Middle ear surgery

What is middle ear surgery?

Middle ear surgery is a series of surgical interventions to treat problems in the tympanic membrane, in the chain of tiny interconnected bones (the hammer, anvil and stirrup) and in the mastoid cells (cavities of the temporal bone). There are two major surgical procedures: tympanoplasty and mastoidectomy. Tympanoplasty involves ossiculoplasty (repairing the bones) and myringoplasty (closing a hole in the eardrum).

Why is middle ear surgery performed?

These interventions are recommended for treating middle ear problems. Tympanoplasty is recommended for large eardrum perforations or middle ear infections such as acute or chronic otitis media that cannot be cured with antibiotics.

Mastoidectomy is an operation to remove the flat air cavities of the skull behind the ear (temporal bone) in order to treat infections of the mastoid portion in that part of the skull, to treat complications of otitis media, abnormal bone growth, cholesteatoma (skin cell cyst in the middle ear), or to place cochlear implants.

What does middle ear surgery involve?

The middle ear is accessed through a cut behind the ear or through the ear canal so that the appropriate procedures can be performed, depending on the injury presented by the person. The procedure may involve removing any infection or dead tissue in the eardrum, placing a graft to reconstruct the tympanic membrane, or placing a prosthesis to replace a damaged bone.

Stored entries:
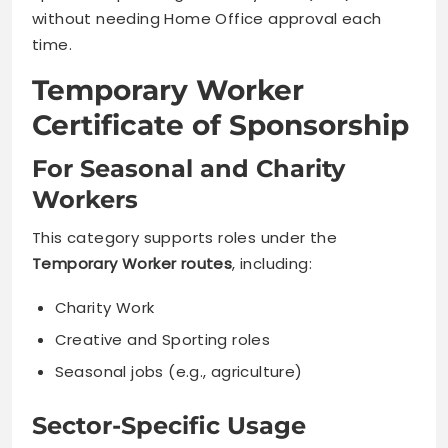
without needing Home Office approval each
time.
Temporary Worker
Certificate of Sponsorship
For Seasonal and Charity
Workers
This category supports roles under the
Temporary Worker routes
, including:
Charity Work
Creative and Sporting roles
Seasonal jobs (e.g., agriculture)
Sector-Specific Usage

» **Exercise directions**
Continue the text on middle ear surgery from the point where it ends, following its last sentence.

» **Answer below**
Preparing for middle ear surgery:

Before the operation, the otorhinolaryngologist will check to make sure you don’t have an ear infection. This will require several tests, including an ear examination and a hearing test. In some cases, a CT scan of the head may also be needed.

You must also consult your doctor about medication you can or cannot take. For example, you may need to stop taking certain drugs such as aspirin, anti-inflammatories or blood thinners a week prior to surgery.

Post-surgery care:

To ensure proper recovery after middle ear surgery, you should avoid:

  • Sneezing too hard, or holding in a sneeze
  • Being hit by a jet of water, so you should ask the specialist how to shower and wash your hair
  • Flying
  • Swimming or diving
  • Lifting weights and excess tension

You will have to wait a few weeks after the operation to know whether it has been successful or not. Full recovery will take approximately four weeks if the post-operative care guidelines have been followed according to the specialist’s recommendations.